> Directions
How many lines in the material below contain the word "casing"? Answer with the number alone.

> Supplied entries
Content starts
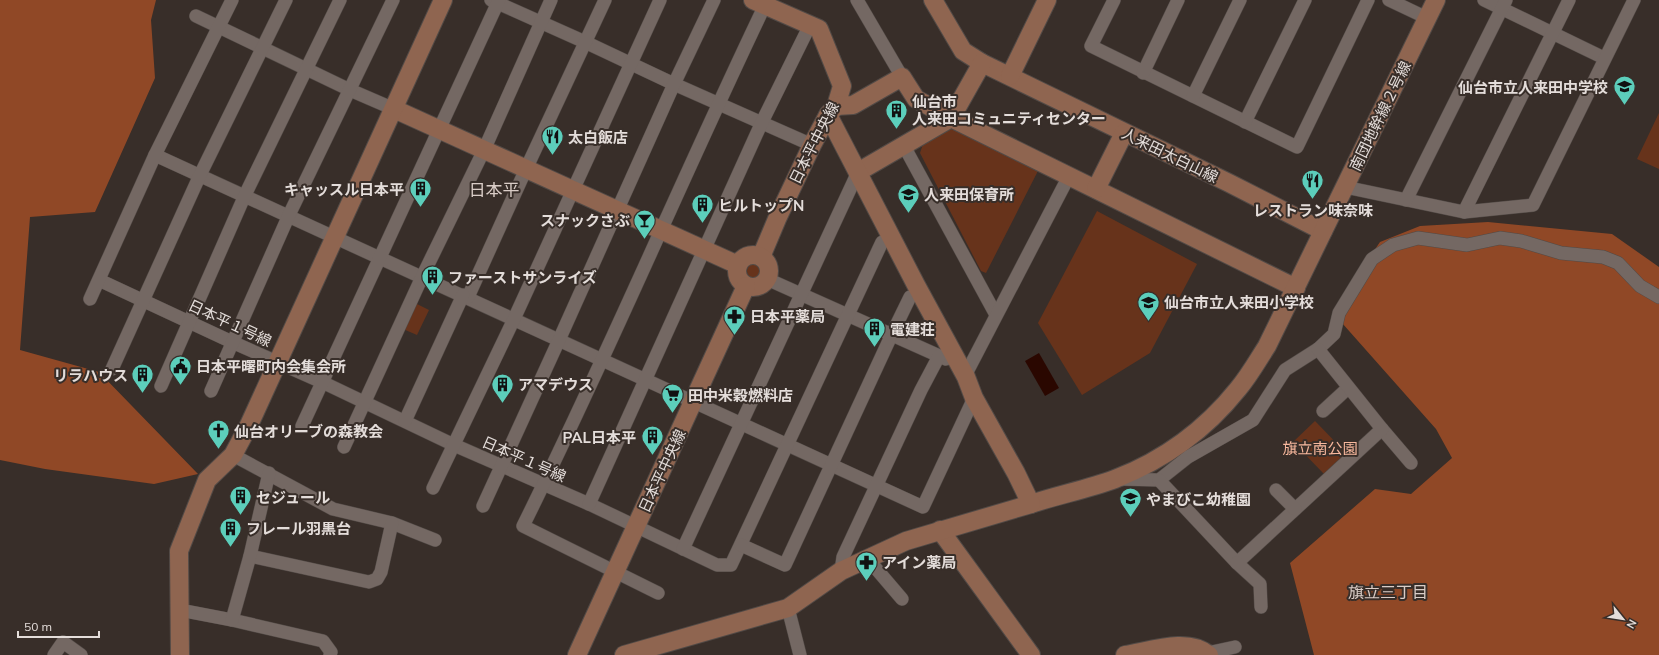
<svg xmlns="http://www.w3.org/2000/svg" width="1659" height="655" font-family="Mulish,'Noto Sans JP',sans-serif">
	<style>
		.green { fill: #67331b }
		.forest { fill: #904826 }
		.water { fill: #2a0700 }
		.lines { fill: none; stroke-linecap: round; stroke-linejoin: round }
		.street-casing { stroke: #524a46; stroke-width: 14 }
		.secondary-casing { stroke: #524a46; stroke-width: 20 }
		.street { stroke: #746863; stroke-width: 13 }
		.secondary { stroke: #8f6550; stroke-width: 18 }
		.labels { text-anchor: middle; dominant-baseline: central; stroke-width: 4; stroke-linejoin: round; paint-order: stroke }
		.poi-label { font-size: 15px; font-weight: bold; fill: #e4ddda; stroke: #382e29; text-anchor: start }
		.street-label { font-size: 15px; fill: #e4ddda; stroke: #382e29 }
		.park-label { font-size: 15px; fill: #f8b89d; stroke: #382e29 }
		.neighbourhood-label { font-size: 16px; fill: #dacdc7; stroke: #382e29 }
		.quarter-label { font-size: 17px; fill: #dacdc7; stroke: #382e29 }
	</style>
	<rect width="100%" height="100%" fill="#382e29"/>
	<g class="green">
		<path d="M1659,113V169L1637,159Z"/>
		<path d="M951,127L1040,167L986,273L981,271L920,153L923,144Z"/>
		<path d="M1097,211L1197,264L1150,353L1082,395L1038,323Z"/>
		<circle cx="755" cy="271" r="8"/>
		<path d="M415,303L429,310L417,335L403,329Z"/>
		<path d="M1315,421L1346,453L1324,474L1293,442Z"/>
	</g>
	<g class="forest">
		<path d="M0,0H156L151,20L155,78L95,212L30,217L20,350L99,372L198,474L154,484L45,469L0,460Z"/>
		<path d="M1488,222L1612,234L1659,267V655H1314L1290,563L1375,489L1411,494L1452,458L1436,429L1342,323L1353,282L1380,242L1420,226Z"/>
	</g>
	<path class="water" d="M1039,353L1059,388L1045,396L1025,361Z"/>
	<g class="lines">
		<defs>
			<g id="street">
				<path d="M491,0L585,42L674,84L812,145"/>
				<path d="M857,0L902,77"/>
				<path d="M1114,0L1091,46L1297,147L1368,0"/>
				<path d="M1389,0L1427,18"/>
				<path d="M1484,0L1604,58"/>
				<path d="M196,16L350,90L394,109"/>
				<path d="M1143,73L1178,0"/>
				<path d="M1193,96L1240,0"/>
				<path d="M1245,122L1305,0"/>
				<path d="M904,146L996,315"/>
				<path d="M155,155L923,507L974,398"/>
				<path d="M1345,187L1464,212L1533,205L1634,0"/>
				<path d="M1406,200L1506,0"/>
				<path d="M1464,212L1569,0"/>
				<path d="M767,279L946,359"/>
				<path d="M99,280L232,342L322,382L454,445L589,504L717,565H731L882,242"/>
				<path d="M468,297L526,169L605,0"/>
				<path d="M90,299L155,155L232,0"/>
				<path d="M112,369L200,175L286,0"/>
				<path d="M966,377L968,370L1069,176"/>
				<path d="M161,386L245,195L340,0"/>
				<path d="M211,391L289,215L393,0"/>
				<path d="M1323,411L1348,388"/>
				<path d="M405,421L463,295"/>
				<path d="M302,426L499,0"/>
				<path d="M1382,429L1411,463"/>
				<path d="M344,447L422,277L484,150L551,0"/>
				<path d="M233,455L333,509L392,523L435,540"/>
				<path d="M1119,479L1159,480L1188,457L1253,420L1285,370L1318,349L1334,334L1339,313L1372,259L1393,245L1418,238L1467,245L1500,238L1521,241L1561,253L1603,257L1618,263L1640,286L1659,297"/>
				<path d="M1159,480L1237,563L1382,429L1318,349"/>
				<path d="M433,488L514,319L660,0"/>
				<path d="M1276,490L1295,509"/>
				<path d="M589,504L762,122L810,25"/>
				<path d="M483,506L559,340L674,84L714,0"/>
				<path d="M741,545L785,565L892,334L910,297"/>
				<path d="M683,549L858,172"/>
				<path d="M250,556L369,582L377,579L381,572L392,523"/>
				<path d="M867,558L902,599"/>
				<path d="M1237,563L1260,584L1261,607"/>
				<path d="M841,571L843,557L921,390L939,356"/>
				<path d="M658,593L523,526C608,355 682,178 765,5"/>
				<path d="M788,608L800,655"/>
				<path d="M180,610L232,620L323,641L331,652L330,655"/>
				<path d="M232,620L250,556L269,473"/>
				<path d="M1207,653L1235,647"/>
				<path d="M54,655L63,642L81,655"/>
			</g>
			<g id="secondary">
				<path d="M753,0L819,29L842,86L836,106L828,115L812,145L777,219L761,257"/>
				<path d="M933,0L963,51L982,63L1229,183L1323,231"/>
				<path d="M1010,76L1047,0"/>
				<path d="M836,106L853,105L902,77L916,99L951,118L1296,288"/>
				<path d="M394,109L738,265"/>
				<path d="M858,172L951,118L982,63"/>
				<path d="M1096,189L1124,133"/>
				<circle cx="753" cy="271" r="16"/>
				<path d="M1031,504C1058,495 1088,489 1115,479C1164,460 1206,429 1238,389C1249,376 1258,360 1267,346L1436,0"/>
				<path d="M940,530L1031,655"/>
				<path d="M180,655L179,551L207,480L233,455L249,425L443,0"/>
				<path d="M577,655L746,286"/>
				<path d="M624,655L788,608L841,571L906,541L1031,504L1016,473L974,398L966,377L916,285L828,115"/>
				<path d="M1125,655C1150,651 1188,637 1209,655"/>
			</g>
		</defs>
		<use href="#street" class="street-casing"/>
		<use href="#secondary" class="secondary-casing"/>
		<use href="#street" class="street"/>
		<use href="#secondary" class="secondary"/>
	</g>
	<defs>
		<symbol id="school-pin" viewBox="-11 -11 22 30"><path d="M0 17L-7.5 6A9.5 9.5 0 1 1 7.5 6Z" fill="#5ccebb" stroke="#382e29"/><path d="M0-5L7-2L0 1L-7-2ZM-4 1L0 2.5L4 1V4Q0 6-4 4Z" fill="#111"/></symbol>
		<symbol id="building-pin" viewBox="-11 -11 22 30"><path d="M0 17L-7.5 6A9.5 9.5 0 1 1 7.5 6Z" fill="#5ccebb" stroke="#382e29"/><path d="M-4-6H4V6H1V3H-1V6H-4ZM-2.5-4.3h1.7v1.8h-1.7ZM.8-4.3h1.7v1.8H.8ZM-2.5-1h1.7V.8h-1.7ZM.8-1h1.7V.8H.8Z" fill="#111"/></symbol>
		<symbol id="restaurant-pin" viewBox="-11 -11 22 30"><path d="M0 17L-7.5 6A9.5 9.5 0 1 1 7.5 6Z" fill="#5ccebb" stroke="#382e29"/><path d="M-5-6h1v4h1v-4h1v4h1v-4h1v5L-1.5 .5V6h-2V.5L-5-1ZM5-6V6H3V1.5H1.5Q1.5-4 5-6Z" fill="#111"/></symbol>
		<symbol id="bar-pin" viewBox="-11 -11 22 30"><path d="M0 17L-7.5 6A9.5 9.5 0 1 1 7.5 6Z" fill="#5ccebb" stroke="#382e29"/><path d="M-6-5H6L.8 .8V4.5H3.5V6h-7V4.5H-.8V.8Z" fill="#111"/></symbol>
		<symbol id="pharmacy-pin" viewBox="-11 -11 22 30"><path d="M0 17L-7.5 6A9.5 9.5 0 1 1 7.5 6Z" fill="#5ccebb" stroke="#382e29"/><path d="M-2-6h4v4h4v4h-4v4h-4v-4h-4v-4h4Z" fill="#111"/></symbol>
		<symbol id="civic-pin" viewBox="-11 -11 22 30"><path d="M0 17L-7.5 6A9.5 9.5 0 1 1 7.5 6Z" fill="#5ccebb" stroke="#382e29"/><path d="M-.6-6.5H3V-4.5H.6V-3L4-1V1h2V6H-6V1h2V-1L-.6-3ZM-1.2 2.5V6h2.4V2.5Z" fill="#111"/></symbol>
		<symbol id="supermarket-pin" viewBox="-11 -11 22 30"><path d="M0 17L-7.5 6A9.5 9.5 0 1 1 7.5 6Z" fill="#5ccebb" stroke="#382e29"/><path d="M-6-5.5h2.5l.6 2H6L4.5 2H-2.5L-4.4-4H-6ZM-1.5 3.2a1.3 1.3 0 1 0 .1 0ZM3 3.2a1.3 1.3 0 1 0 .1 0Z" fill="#111"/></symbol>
		<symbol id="church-pin" viewBox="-11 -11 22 30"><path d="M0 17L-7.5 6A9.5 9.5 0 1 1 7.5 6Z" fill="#5ccebb" stroke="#382e29"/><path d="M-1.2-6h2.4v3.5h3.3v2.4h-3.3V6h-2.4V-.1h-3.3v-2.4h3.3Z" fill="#111"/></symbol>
	</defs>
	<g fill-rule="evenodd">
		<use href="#school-pin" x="1612" y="74" width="25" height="34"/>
		<use href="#building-pin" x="884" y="98" width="25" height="34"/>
		<use href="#restaurant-pin" x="540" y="124" width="25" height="34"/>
		<use href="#restaurant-pin" x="1300" y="168" width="25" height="34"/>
		<use href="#building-pin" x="408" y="176" width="25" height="34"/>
		<use href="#school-pin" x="896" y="182" width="25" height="34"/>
		<use href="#building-pin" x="690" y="192" width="25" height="34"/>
		<use href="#bar-pin" x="632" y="208" width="25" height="34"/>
		<use href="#building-pin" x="420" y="264" width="25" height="34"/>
		<use href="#school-pin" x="1136" y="290" width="25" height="34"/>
		<use href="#pharmacy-pin" x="722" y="304" width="25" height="34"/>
		<use href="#building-pin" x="862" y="316" width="25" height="34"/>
		<use href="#civic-pin" x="168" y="354" width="25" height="34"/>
		<use href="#building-pin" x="130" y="362" width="25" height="34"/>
		<use href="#building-pin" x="490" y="372" width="25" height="34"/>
		<use href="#supermarket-pin" x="660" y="382" width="25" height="34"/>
		<use href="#church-pin" x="206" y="418" width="25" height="34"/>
		<use href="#building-pin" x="640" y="424" width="25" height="34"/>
		<use href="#building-pin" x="228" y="484" width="25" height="34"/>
		<use href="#school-pin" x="1118" y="486" width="25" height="34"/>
		<use href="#building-pin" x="218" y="516" width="25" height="34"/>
		<use href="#pharmacy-pin" x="854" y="550" width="25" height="34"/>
	</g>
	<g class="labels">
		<g class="poi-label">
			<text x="1608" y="87" text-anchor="end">仙台市立人来田中学校</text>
			<text x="912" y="101">仙台市<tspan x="912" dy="17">人来田コミュニティセンター</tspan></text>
			<text x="568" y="137">太白飯店</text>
			<text x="404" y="189" text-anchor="end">キャッスル日本平</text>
			<text x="924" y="194">人来田保育所</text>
			<text x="718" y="205">ヒルトップN</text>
			<text x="1313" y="210" text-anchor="middle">レストラン味奈味</text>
			<text x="630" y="220" text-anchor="end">スナックさぶ</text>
			<text x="448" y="277">ファーストサンライズ</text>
			<text x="1164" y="302">仙台市立人来田小学校</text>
			<text x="750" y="316">日本平薬局</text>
			<text x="890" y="329">電建荘</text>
			<text x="196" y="366">日本平曙町内会集会所</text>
			<text x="128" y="375" text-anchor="end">リラハウス</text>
			<text x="518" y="384">アマデウス</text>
			<text x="688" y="395">田中米穀燃料店</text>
			<text x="234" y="431">仙台オリーブの森教会</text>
			<text x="636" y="437" text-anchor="end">PAL日本平</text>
			<text x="256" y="497">セジュール</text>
			<text x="1146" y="499">やまびこ幼稚園</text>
			<text x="246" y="528">フレール羽黒台</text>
			<text x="882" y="562">アイン薬局</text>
		</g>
		<g class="street-label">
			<text transform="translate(1380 116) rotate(-64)">南団地幹線２号線</text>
			<text transform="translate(814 143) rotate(-63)">日本平中央線</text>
			<text transform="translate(1170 155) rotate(26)">人来田太白山線</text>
			<text transform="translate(230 323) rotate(25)">日本平１号線</text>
			<text transform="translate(524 459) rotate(24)">日本平１号線</text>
			<text transform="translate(662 471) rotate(-65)">日本平中央線</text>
		</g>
		<g class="park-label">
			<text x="1320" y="448">旗立南公園</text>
		</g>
		<g class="neighbourhood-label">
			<text x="1388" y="592">旗立三丁目</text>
		</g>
		<g class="quarter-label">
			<text x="494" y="189">日本平</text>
		</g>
	</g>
	<g transform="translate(1623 619) rotate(120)" stroke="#382e29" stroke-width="3" paint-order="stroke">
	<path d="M0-3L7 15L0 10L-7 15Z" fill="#e4ddda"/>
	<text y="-6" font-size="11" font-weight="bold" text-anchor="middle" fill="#e4ddda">N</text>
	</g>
	<path d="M18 631v6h81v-6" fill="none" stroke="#e4ddda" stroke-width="2"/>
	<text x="24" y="631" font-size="12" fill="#e4ddda" stroke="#382e29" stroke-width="3" paint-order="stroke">50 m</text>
</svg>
Content ends
> Exercise answer
4